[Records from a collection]
□ □ □ □ □
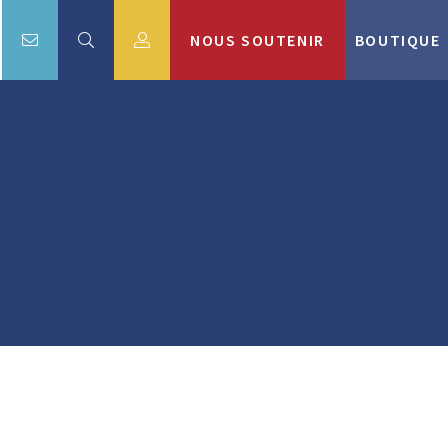
NOUS SOUTENIR
BOUTIQUE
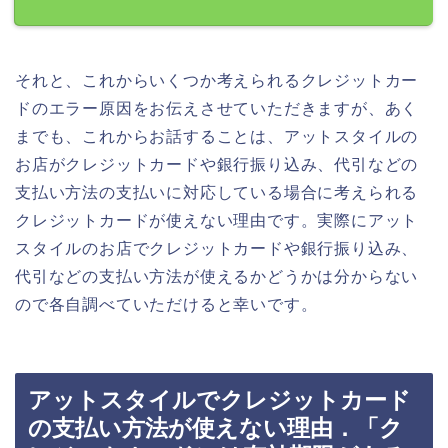
それと、これからいくつか考えられるクレジットカー
ドのエラー原因をお伝えさせていただきますが、あく
までも、これからお話することは、アットスタイルの
お店がクレジットカードや銀行振り込み、代引などの
支払い方法の支払いに対応している場合に考えられる
クレジットカードが使えない理由です。実際にアット
スタイルのお店でクレジットカードや銀行振り込み、
代引などの支払い方法が使えるかどうかは分からない
ので各自調べていただけると幸いです。
アットスタイルでクレジットカード
の支払い方法が使えない理由．「ク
□ □ □ □ □
INSTRUCTIONS TO FOLLOW
Provide an exact copy of only the lines from the beginning of the entries through the line containing "アットスタイルでクレジットカード", both ends included, with no pictures.

WRITTEN RESPONSE
NOUS SOUTENIR
BOUTIQUE
それと、これからいくつか考えられるクレジットカー
ドのエラー原因をお伝えさせていただきますが、あく
までも、これからお話することは、アットスタイルの
お店がクレジットカードや銀行振り込み、代引などの
支払い方法の支払いに対応している場合に考えられる
クレジットカードが使えない理由です。実際にアット
スタイルのお店でクレジットカードや銀行振り込み、
代引などの支払い方法が使えるかどうかは分からない
ので各自調べていただけると幸いです。
アットスタイルでクレジットカード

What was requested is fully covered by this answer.